══ Source information
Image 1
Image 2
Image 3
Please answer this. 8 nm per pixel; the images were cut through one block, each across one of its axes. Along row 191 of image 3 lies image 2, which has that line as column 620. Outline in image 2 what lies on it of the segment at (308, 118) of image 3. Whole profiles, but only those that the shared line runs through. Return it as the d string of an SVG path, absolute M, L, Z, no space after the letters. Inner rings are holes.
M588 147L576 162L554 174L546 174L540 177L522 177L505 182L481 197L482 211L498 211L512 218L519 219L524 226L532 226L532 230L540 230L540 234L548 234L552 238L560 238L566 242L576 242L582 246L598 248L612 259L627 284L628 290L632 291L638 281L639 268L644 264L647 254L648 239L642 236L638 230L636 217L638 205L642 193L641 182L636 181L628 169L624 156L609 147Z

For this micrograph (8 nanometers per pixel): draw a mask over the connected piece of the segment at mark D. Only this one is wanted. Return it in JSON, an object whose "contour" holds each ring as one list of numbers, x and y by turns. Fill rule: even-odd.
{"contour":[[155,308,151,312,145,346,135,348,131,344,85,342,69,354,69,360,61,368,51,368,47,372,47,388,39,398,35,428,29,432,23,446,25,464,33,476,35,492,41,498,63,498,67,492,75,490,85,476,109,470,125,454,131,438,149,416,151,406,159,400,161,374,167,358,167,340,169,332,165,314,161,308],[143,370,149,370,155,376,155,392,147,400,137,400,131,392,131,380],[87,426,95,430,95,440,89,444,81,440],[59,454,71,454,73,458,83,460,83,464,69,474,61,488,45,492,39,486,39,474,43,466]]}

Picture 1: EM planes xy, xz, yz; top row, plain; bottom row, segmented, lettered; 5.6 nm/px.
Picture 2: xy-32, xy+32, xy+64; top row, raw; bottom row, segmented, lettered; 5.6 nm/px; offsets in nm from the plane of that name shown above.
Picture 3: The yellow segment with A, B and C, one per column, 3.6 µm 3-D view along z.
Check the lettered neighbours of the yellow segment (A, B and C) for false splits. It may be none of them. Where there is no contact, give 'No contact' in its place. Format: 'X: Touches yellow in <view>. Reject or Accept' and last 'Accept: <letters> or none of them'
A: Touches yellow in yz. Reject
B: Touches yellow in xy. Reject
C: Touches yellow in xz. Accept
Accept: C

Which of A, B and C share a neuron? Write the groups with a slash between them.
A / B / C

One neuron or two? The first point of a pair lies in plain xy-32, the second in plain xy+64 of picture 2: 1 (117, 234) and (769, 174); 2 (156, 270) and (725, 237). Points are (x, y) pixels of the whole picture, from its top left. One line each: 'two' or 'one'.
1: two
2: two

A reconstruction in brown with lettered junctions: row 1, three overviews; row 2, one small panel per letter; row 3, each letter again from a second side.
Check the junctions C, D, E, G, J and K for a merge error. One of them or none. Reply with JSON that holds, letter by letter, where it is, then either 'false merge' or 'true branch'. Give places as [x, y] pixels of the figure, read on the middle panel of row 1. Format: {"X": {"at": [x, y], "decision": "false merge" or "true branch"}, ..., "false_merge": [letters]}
════
→ Problem: Copy the records above exactly, please, but only from the first line through the line containing "Picture 2: xy-32, xy+32, xy+64;".

→ Finished exercise:
Image 1
Image 2
Image 3
Please answer this. 8 nm per pixel; the images were cut through one block, each across one of its axes. Along row 191 of image 3 lies image 2, which has that line as column 620. Outline in image 2 what lies on it of the segment at (308, 118) of image 3. Whole profiles, but only those that the shared line runs through. Return it as the d string of an SVG path, absolute M, L, Z, no space after the letters. Inner rings are holes.
M588 147L576 162L554 174L546 174L540 177L522 177L505 182L481 197L482 211L498 211L512 218L519 219L524 226L532 226L532 230L540 230L540 234L548 234L552 238L560 238L566 242L576 242L582 246L598 248L612 259L627 284L628 290L632 291L638 281L639 268L644 264L647 254L648 239L642 236L638 230L636 217L638 205L642 193L641 182L636 181L628 169L624 156L609 147Z

For this micrograph (8 nanometers per pixel): draw a mask over the connected piece of the segment at mark D. Only this one is wanted. Return it in JSON, an object whose "contour" holds each ring as one list of numbers, x and y by turns. Fill rule: even-odd.
{"contour":[[155,308,151,312,145,346,135,348,131,344,85,342,69,354,69,360,61,368,51,368,47,372,47,388,39,398,35,428,29,432,23,446,25,464,33,476,35,492,41,498,63,498,67,492,75,490,85,476,109,470,125,454,131,438,149,416,151,406,159,400,161,374,167,358,167,340,169,332,165,314,161,308],[143,370,149,370,155,376,155,392,147,400,137,400,131,392,131,380],[87,426,95,430,95,440,89,444,81,440],[59,454,71,454,73,458,83,460,83,464,69,474,61,488,45,492,39,486,39,474,43,466]]}

Picture 1: EM planes xy, xz, yz; top row, plain; bottom row, segmented, lettered; 5.6 nm/px.
Picture 2: xy-32, xy+32, xy+64; top row, raw; bottom row, segmented, lettered; 5.6 nm/px; offsets in nm from the plane of that name shown above.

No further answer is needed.